▶ **Datos del ejercicio**:
Reproduce literalmente el pasaje del fragmento proporcionado que empieza con "La Historia de" y sigue hasta "y las iniciativas.".

Bajo su mandato supuestamente democrático renovó los cuadros
directivos de la Radio y la Televisión públicas, con el despido de las voces críticas,
y reemplazó a jueces progresistas por otros conservadores hasta asegurarse las
mayorías amigas en audiencias y fiscalías que observaran la actuación de los
jueces paralizando la imputación de los cargos corruptos de su Partido o contra
miembros de la monarquía implicados en graves delitos.
El presidente prorrogó el estatus de la nación como esbirra
de los intereses de la potencia norteamericana y desoyendo las directivas de
las autoridades de la Unión se plegó a los intereses no sólo geoestratégicos
del Imperio sino también a los de sus grandes corporaciones en el campo de la
biotecnología, la industria farmacéutica y la armamentística consolidando al
territorio de su propia nación como un campo de negocios y de experimentación a
costa de la salud de la población.
Esta es la fotografía de un país con una cultura milenaria
en el seno de la supuesta cuna de la defensa de las libertades y de los
derechos humanos, y muy lejos en apariencia de otras sociedades en otros
continentes donde es más que evidente que no existen garantías para los
ciudadanos. Pero hace tiempo que el Presidente ha alcanzado su nivel de
incompetencia y con sus silencios cómplices, con su inacción, con su condición
de impermeabilidad, condena a gran parte de los ciudadanos de su democracia
impostada a la involución, a la resignación, a la instalación en pensamientos y
conductas erróneas, al refugio en el inmovilismo, al miedo a ser libres.
La Historia de este país ha estado marcada por el liderazgo
de personajes absolutistas, acomplejados pusilánimes con tan poco valor en las
distancias cortas como crueldad desde sus parapetos y, últimamente, por el
ejercicio burocrático desde la negligencia sorda y el mesianismo de personajes
oscuros sin alegría de vivir, sin creatividad que priman a los arqueadores de
caja, a los secretarios, a los especuladores que tienen los cromos y las
postalillas mientras ponen trampas y paralizan a los que osan moverse en pos de
una buena idea que no pase por salir de los oscuros ministerios donde un
ejército de funcionarios al servicio de la mediocridad impuesta aplastan y
tamizan las expresiones diferenciales y las iniciativas.

▶ **Datos registrados**:
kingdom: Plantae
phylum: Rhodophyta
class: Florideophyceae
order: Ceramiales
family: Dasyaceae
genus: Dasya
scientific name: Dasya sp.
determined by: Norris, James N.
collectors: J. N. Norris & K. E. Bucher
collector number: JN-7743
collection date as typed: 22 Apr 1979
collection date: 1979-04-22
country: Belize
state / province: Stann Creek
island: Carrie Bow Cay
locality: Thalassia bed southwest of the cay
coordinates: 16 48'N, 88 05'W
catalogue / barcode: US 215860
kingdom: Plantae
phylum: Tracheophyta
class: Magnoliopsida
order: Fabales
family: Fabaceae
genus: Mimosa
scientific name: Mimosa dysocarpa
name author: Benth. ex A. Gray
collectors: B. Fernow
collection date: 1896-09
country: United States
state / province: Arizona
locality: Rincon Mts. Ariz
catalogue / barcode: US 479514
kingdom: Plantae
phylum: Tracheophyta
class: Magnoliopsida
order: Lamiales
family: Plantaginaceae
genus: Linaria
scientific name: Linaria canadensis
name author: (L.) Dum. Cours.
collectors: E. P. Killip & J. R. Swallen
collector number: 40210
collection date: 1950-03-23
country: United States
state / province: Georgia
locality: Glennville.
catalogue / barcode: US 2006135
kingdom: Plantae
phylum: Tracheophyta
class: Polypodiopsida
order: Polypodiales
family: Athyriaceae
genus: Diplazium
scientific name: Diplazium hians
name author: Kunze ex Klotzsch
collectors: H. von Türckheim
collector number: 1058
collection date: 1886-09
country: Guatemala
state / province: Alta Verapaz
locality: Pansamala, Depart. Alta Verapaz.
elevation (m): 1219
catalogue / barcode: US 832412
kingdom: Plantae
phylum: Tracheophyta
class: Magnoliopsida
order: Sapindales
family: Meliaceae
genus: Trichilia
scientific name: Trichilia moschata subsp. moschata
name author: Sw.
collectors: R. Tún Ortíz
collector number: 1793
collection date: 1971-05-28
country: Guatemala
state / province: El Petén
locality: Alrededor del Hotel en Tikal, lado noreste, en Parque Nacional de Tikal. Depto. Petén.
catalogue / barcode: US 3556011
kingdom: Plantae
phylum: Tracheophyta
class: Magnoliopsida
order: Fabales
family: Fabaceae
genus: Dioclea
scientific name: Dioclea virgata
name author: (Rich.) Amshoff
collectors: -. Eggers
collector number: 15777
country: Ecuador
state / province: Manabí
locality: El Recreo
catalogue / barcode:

▶ **Respuesta a continuación**:
La Historia de este país ha estado marcada por el liderazgo
de personajes absolutistas, acomplejados pusilánimes con tan poco valor en las
distancias cortas como crueldad desde sus parapetos y, últimamente, por el
ejercicio burocrático desde la negligencia sorda y el mesianismo de personajes
oscuros sin alegría de vivir, sin creatividad que priman a los arqueadores de
caja, a los secretarios, a los especuladores que tienen los cromos y las
postalillas mientras ponen trampas y paralizan a los que osan moverse en pos de
una buena idea que no pase por salir de los oscuros ministerios donde un
ejército de funcionarios al servicio de la mediocridad impuesta aplastan y
tamizan las expresiones diferenciales y las iniciativas.